[TASK GOAL]: Go through the records below and return each line that has "терапии" in it.
---+---
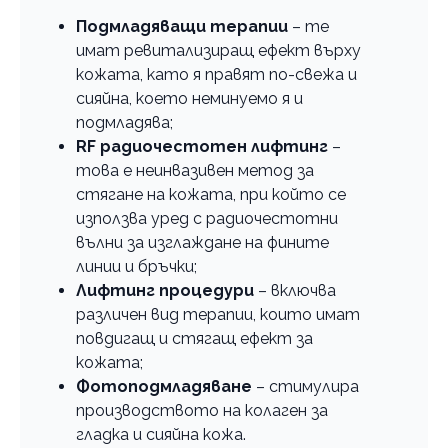
Подмладяващи терапии
– те
имат ревитализиращ ефект върху
кожата, като я правят по-свежа и
сияйна, което неминуемо я и
подмладява;
RF радиочестотен лифтинг
–
това е неинвазивен метод за
стягане на кожата, при който се
използва уред с радиочестотни
вълни за изглаждане на фините
линии и бръчки;
Лифтинг процедури
– включва
различен вид терапии, които имат
повдигащ и стягащ ефект за
кожата;
Фотоподмладяване
– стимулира
производството на колаген за
гладка и сияйна кожа.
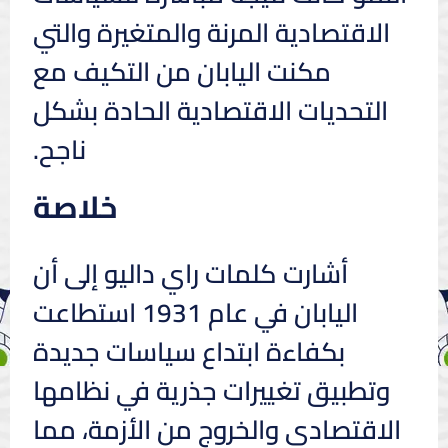
الاقتصادية المرنة والمتغيرة والتي
مكنت اليابان من التكيف مع
التحديات الاقتصادية الحادة بشكل
ناجح.
خلاصة
أشارت كلمات راي داليو إلى أن
اليابان في عام 1931 استطاعت
بكفاءة ابتداع سياسات جديدة
وتطبيق تغييرات جذرية في نظامها
الاقتصادي والخروج من الأزمة، مما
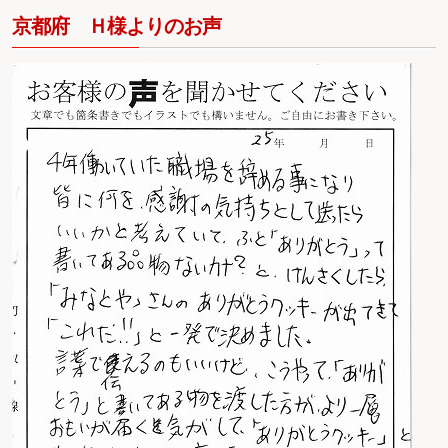
京都府 Ｈ様よりのお声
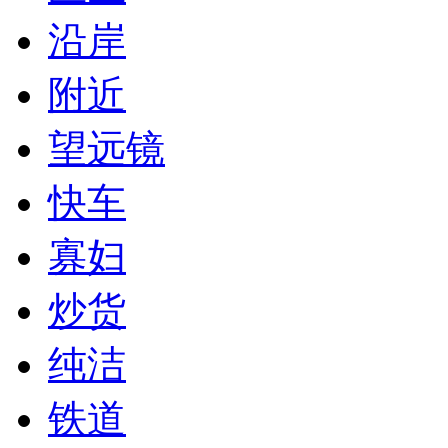
沿岸
附近
望远镜
快车
寡妇
炒货
纯洁
铁道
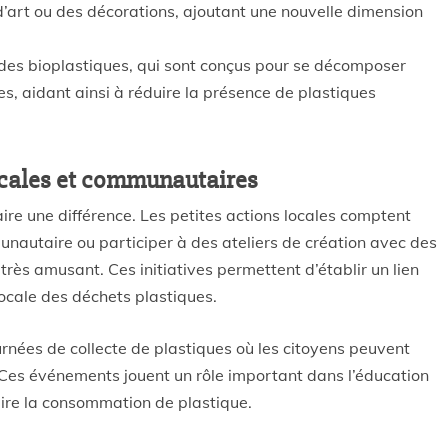
 d’art ou des décorations, ajoutant une nouvelle dimension
es bioplastiques, qui sont conçus pour se décomposer
es, aidant ainsi à réduire la présence de plastiques
locales et communautaires
ire une différence. Les petites actions locales comptent
unautaire ou participer à des ateliers de création avec des
 très amusant. Ces initiatives permettent d’établir un lien
ocale des déchets plastiques.
ées de collecte de plastiques où les citoyens peuvent
. Ces événements jouent un rôle important dans l’éducation
uire la consommation de plastique.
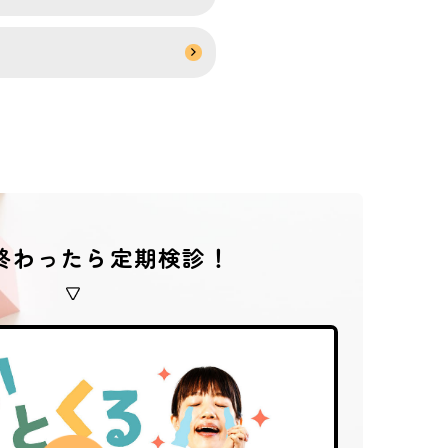
終わったら定期検診！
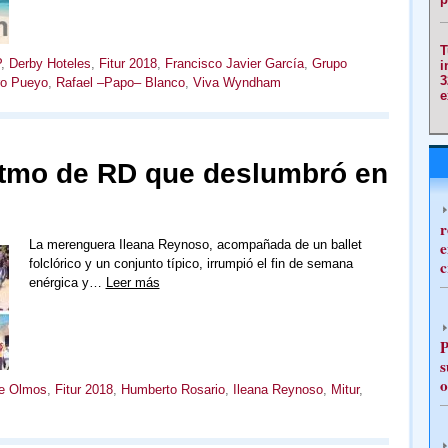
T
P
,
Derby Hoteles
,
Fitur 2018
,
Francisco Javier García
,
Grupo
i
3
o Pueyo
,
Rafael –Papo– Blanco
,
Viva Wyndham
e
itmo de RD que deslumbró en
r
e
La merenguera Ileana Reynoso, acompañada de un ballet
c
folclórico y un conjunto típico, irrumpió el fin de semana
enérgica y…
Leer más
P
s
o
de Olmos
,
Fitur 2018
,
Humberto Rosario
,
Ileana Reynoso
,
Mitur
,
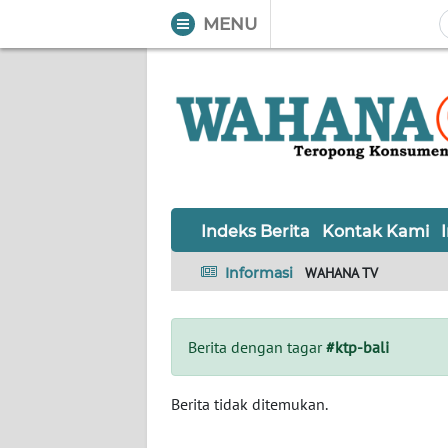
MENU
WAHANA
Tutup
TV
Informasi
INDEKS
BERITA
Indeks Berita
Kontak Kami
KONTAK
Informasi
WAHANA TV
KAMI
INFO
Berita dengan tagar
#ktp-bali
IKLAN
TENTANG
Berita tidak ditemukan.
KAMI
---+---
[EXERCISE OUTPUT]:
Подмладяващи терапии
различен вид терапии, които имат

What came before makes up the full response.